[Opening DATA section]
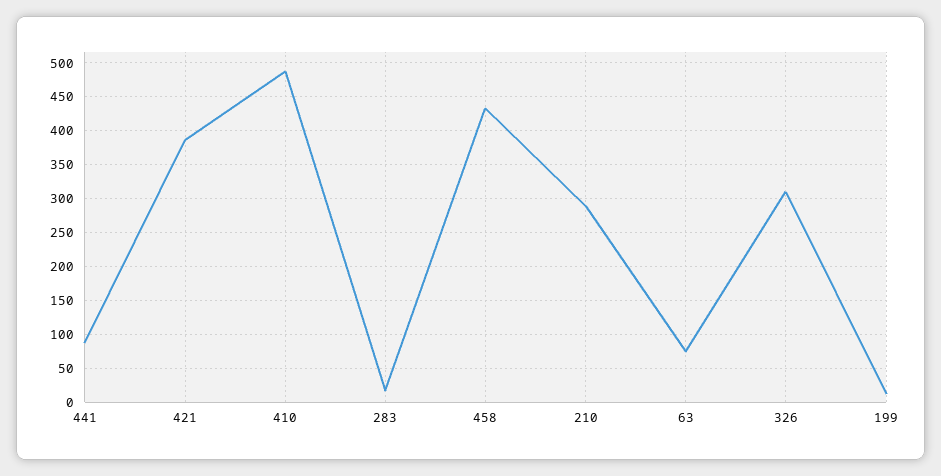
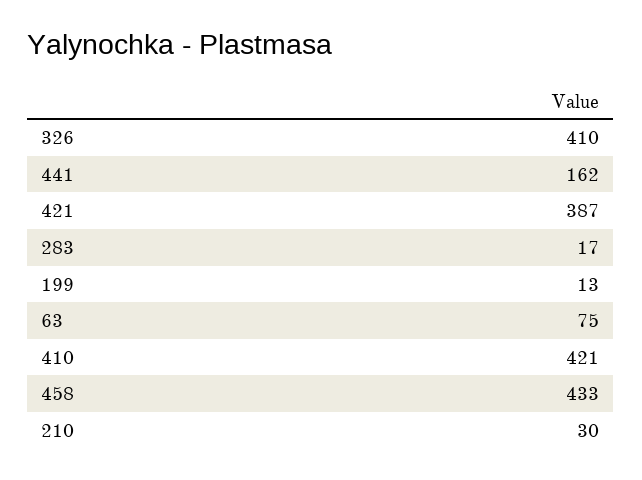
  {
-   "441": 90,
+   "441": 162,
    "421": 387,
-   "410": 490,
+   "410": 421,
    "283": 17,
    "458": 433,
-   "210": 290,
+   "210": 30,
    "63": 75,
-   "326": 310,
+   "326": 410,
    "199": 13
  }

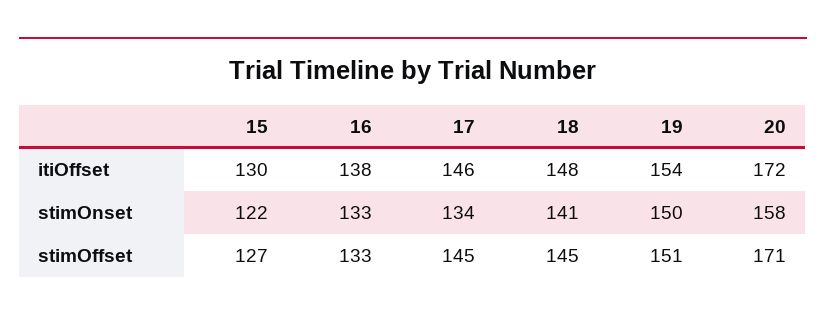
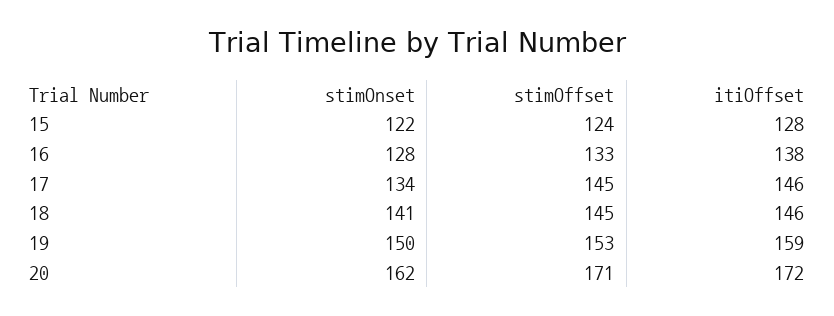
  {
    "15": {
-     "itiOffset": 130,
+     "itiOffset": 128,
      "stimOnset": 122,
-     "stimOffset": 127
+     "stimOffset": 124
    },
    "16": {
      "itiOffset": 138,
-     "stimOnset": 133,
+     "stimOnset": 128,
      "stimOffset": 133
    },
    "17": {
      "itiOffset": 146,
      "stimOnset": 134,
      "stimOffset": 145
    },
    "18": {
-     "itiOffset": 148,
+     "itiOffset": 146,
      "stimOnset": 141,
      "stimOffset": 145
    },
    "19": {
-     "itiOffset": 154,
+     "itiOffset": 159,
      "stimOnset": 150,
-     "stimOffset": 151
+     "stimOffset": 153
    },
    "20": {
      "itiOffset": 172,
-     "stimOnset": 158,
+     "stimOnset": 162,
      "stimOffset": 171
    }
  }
[Closing DATA section]
● DIRECTIONS:
Please go through the listing and return each line that has "stimOffset" in it.

● ANSWER:
-     "stimOffset": 127
+     "stimOffset": 124
      "stimOffset": 133
      "stimOffset": 145
      "stimOffset": 145
-     "stimOffset": 151
+     "stimOffset": 153
      "stimOffset": 171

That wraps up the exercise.